2017 traded volumes were similar to non-extraordinary years, 1.46% more than 2015. 28 new corporate securities were issued for over USD3.2 billion, 55.4% of which were on our primary market, 13.5% on our secondary market, and the remainder on our repurchase market. 2016 was an extraordinary year for the exchange, as we had important government-issued securities throughout the Government Market Makers Program, an asset liability management program conducted by the government that increased the volumes on these securities as well. We also had important activity on the corporate side, with new issues over USD500 million. Therefore, 2017 was a good year in terms of volume and new issuers coming into the capital markets.
Can you elaborate on the highlights of the integration of the Panama and El Salvador exchanges?
The integration has exceeded our expectations. We started with our first trading transaction in May, and by the close of the year trading volume was slightly over USD17 million. By early 2018, we had transactions on both markets for a total of USD51 million, with four remote operators from El Salvador and three from Panama. As growing expectations of the integration between our countries grow, we have received interest from other exchanges to join. In December 2016, the exchanges from El Salvador, Panama, and Nicaragua signed an MoU and have started meetings with our regulators.
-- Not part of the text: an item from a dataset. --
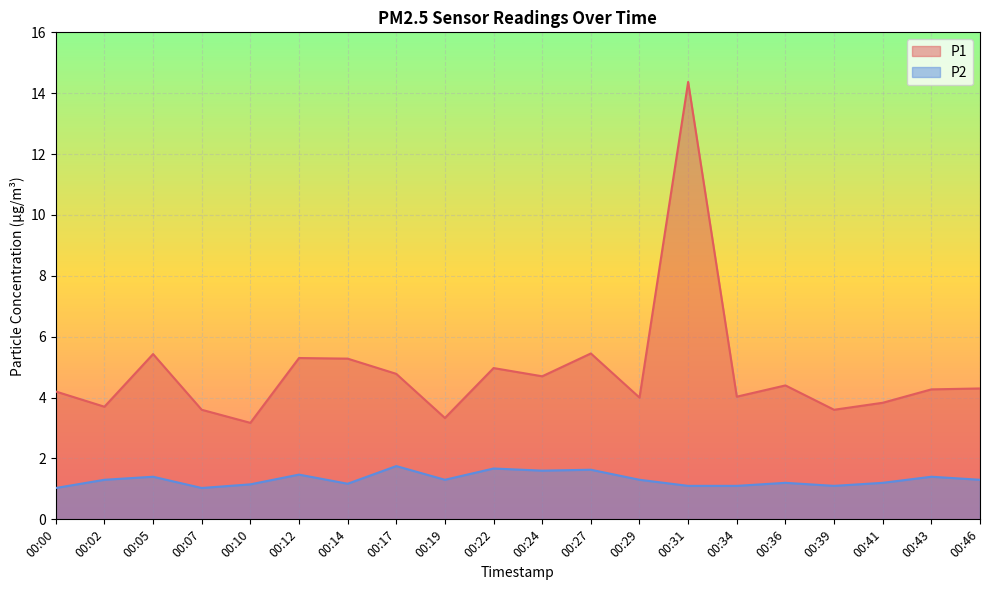

Which has a higher value, 00:17 or 00:10?

00:17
We have also been in conversation with other exchanges from the region, but have not yet signed MoUs. Interest has also been received from an exchange in South America, with whom we have already had our first meeting.
What are you main goals and focuses for this year?
One of the major initiatives we are working on this year is replacing our existing trading platform to NASDAQ's market technology. It is an important investment for us and key to our strategy for becoming the hub of the capital markets of the region. We are also focusing on regional market integration and plan to work on starting the integration process with one or two other markets by the end of this year. One of the major goals we have been working on for the past four years is our i-Link with Euroclear, which has three phases: the first is for government-issued securities that we have had since April 2014, the second is for corporate debt securities, and the third is for equities and mutual funds. The second and third phases have not yet been launched, and we are focusing on working along with the government and Euroclear to be able to have the second phase available by the end of 2018 or beginning of 2019.